Whenever there is more then one thread and more then one shared resource there must be some synchronization in place to make sure that the overall state of the application is consistent. Synchronization is not easy as it very often involves locking which very easily might lead to all sorts of deadlocks and performance bottlenecks. One of the ways of keeping out of trouble is to follow a set of guidelines. I can list at least a few sources of information worth getting familiar with:
And of course :) my two cents or rather lessons I've learnt writing and/or debugging multithreaded code:
- Minimize locking - Basically lock as little as possible and never execute code that is not related to a given shared resource in its critical section. The most problems I've seen were related to the fact that code in a critical section did more then it was absolutely needed.
- Always use timeout - Surprisingly all synchronization primitives tend to encourage developers to use overloads that never time out. One of the drawbacks of this approach is the fact that if there is a problem with a piece of code then an application hangs and nobody has an idea why. The only way to figure that out is to create a dump of a process (if you are lucky enough and the process is still hanging around) and debug it using Debugging Tools for Windows. I can tell you that this is not the best way of tackling production issues when every minute matters. But if you use only API that lets you specify a timeout then whenever a thread fails to acquire a critical section within a given period of time it can throw an exception and it's immediately obvious what went wrong.

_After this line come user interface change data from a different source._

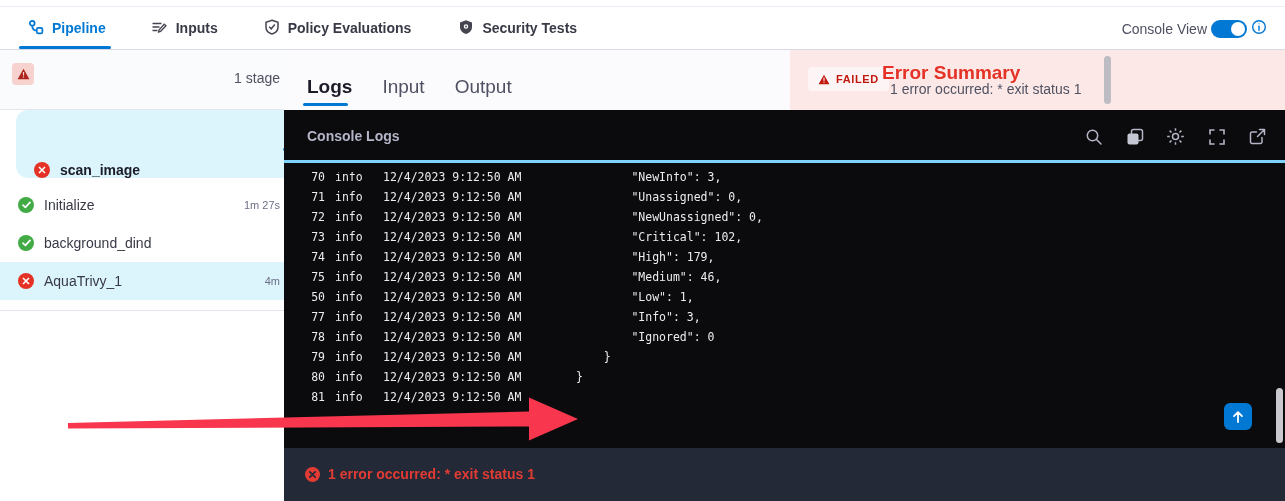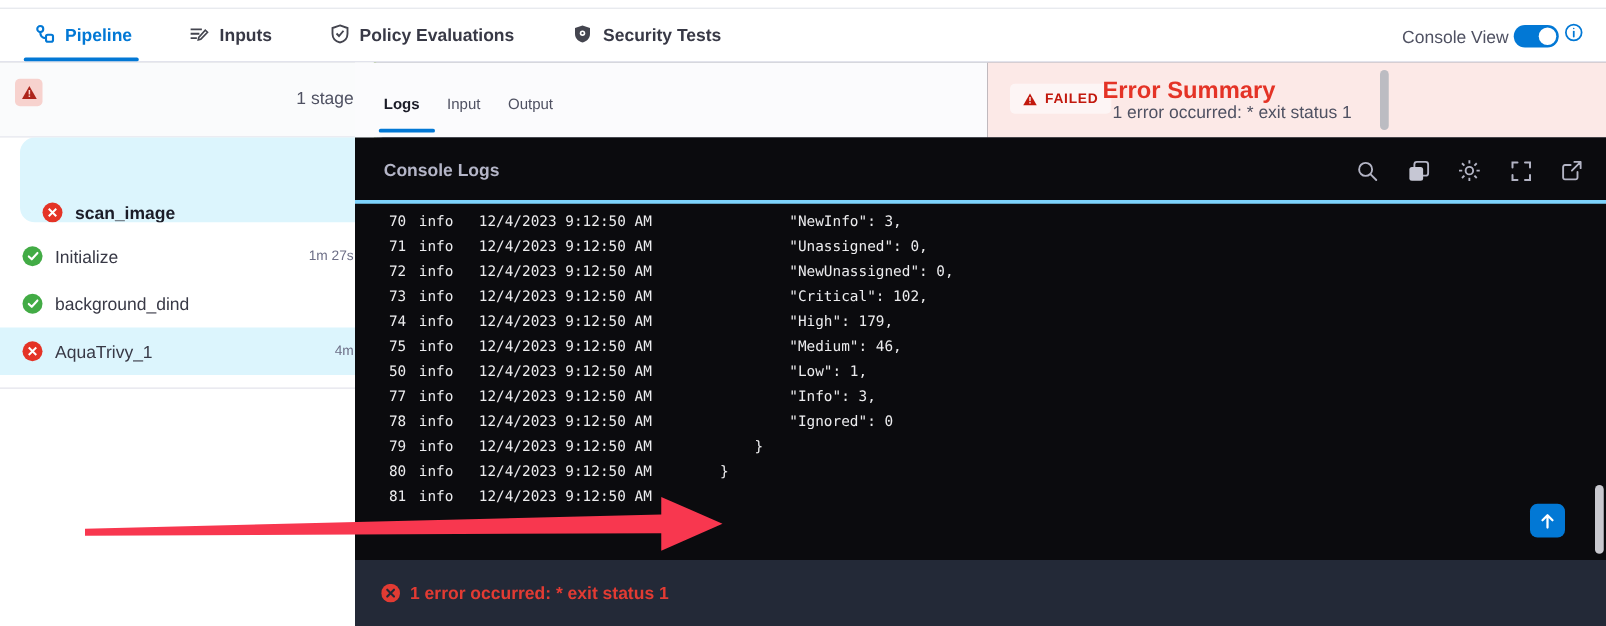--- a/index.html
+++ b/index.html
@@ -1,53 +1,53 @@
 <!DOCTYPE html>
 <html><head>
 <meta charset="utf-8">
 <style>
   * { margin:0; padding:0; box-sizing:border-box; }
   html,body { width:1285px; height:501px; background:#fff; font-family:"Liberation Sans",sans-serif; overflow:hidden; }
-  #app { position:relative; width:1285px; height:501px; background:#0f172a; }
+  #app { position:relative; width:1285px; height:501px; background:#a21caf; }
 
   
   .topstrip { position:absolute; left:0; top:0; width:1285px; height:7px; background:#fff; border-bottom:1px solid #ecedf4; }
   .navbar { position:absolute; left:0; top:7px; width:1285px; height:43px; background:#fff; border-bottom:1px solid #d9dae6; display:flex; align-items:center; }
   .nav-tab { display:flex; align-items:center; gap:8px; font-size:14px; color:#383946; font-weight:600; }
   .nav-tab .tlabel { white-space:nowrap; }
   .tab-pipeline { margin-left:28px; color:#0278d5; }
   .tab-inputs { margin-left:45px; }
   .tab-policy { margin-left:46px; }
   .tab-security { margin-left:47px; }
   .nav-underline { position:absolute; left:19px; bottom:0; width:92px; height:3px; border-radius:2px; background:#0278d5; }
   .nav-right { position:absolute; right:18px; top:0; height:43px; display:flex; align-items:center; gap:4px; }
   .console-view-label { font-size:14px; color:#4f5162; }
   .toggle { position:relative; width:36px; height:18px; border-radius:10px; background:#0278d5; }
   .toggle .knob { position:absolute; right:2px; top:2px; width:14px; height:14px; border-radius:50%; background:#fff; }
 
   
-  .sidebar { position:absolute; left:0; top:50px; width:301px; height:451px; background:#fff; border-right:2px solid #4d7c0f; }
+  .sidebar { position:absolute; left:0; top:50px; width:301px; height:451px; background:#fff; border-right:5px solid #4d7c0f; }
   .stage-count-row { position:absolute; left:0; top:0; width:100%; height:60px; background:#fafbfc; border-bottom:1px solid #e6e7ee; }
   .warn-chip { position:absolute; left:12px; top:13px; width:22px; height:22px; border-radius:4px; background:#f7d2ce; display:flex; align-items:center; justify-content:center; }
   .stage-count { position:absolute; right:16px; top:20px; font-size:14px; color:#4f5162; }
   .stage-row { position:absolute; left:16px; top:60px; width:100%; height:68px; background:#dcf5fd; display:flex; align-items:flex-end;border-radius:12px; }
   .stage-name { margin-left:44px; font-size:14px; color:#1b1c28; font-weight:600; }
   .steps { position:absolute; left:0; top:128px; width:100%; border-bottom:1px solid #e3e4ec; background:#fff; padding:8px 0 10px 0; }
   .step-row { position:relative; height:38px; display:flex; align-items:center; }
   .step-row.selected { background:#dcf5fd; }
   .step-name { margin-left:44px; font-size:14px; color:#383946; }
   .step-duration { position:absolute; right:16px; font-size:11px; color:#6d6f87; }
   .circle-icon { position:absolute; left:18px; width:16px; height:16px; border-radius:50%; display:flex; align-items:center; justify-content:center; }
   .circle-green { background:#42ab45; }
   .circle-red { background:#e43326; }
   .chev { position:absolute; right:16px; top:28px; }
 
   
   .main-header { position:absolute; left:284px; top:50px; width:506px; height:60px; background:#fbfbfd; }
-  .main-tabs { position:absolute; left:23px; top:26px; display:flex; gap:22px; font-size:12px; color:#4f5162; }
+  .main-tabs { position:absolute; left:23px; top:26px; display:flex; gap:30px; font-size:19px; color:#4f5162; }
   .main-tab.active { color:#1b1c28; font-weight:700; }
   .logs-underline { position:absolute; left:19px; top:53px; width:45px; height:3px; border-radius:2px; background:#0278d5; }
 
   
   .error-banner { position:absolute; left:790px; top:50px; width:495px; height:60px; background:#fce9e7; }
   .failed-badge { position:absolute; left:18px; top:17px; height:24px; padding:0 10px; background:#fdf5f5; border-radius:4px; display:flex; align-items:center; gap:6px; font-size:11px; font-weight:700; letter-spacing:.6px; color:#c2180d; }
   .err-title { position:absolute; left:92px; top:12px; font-size:19px; font-weight:600; color:#e43326; }
   .err-msg { position:absolute; left:100px; top:31px; font-size:14px; color:#4f5162; }
   .banner-scroll-thumb { position:absolute; left:314px; top:6px; width:7px; height:48px; border-radius:4px; background:#bcbcc2; }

The same logic applies to all classes that derive from WaitHandle: Semaphore, Mutex, AutoResetEvent, ManualResetEvent.
- Never call external code when in a critical section - Calling a piece of code that was passed to a critical section handler from outside is a big risk because there is always a good chance that at the time the code was designed nobody even thought that it might be run in a critical section. Such code might try to execute a long running task or to acquire another critical section. If you do something like that you simply ask for trouble :)
I suppose it's easy to figure out which one has bitten me the most :).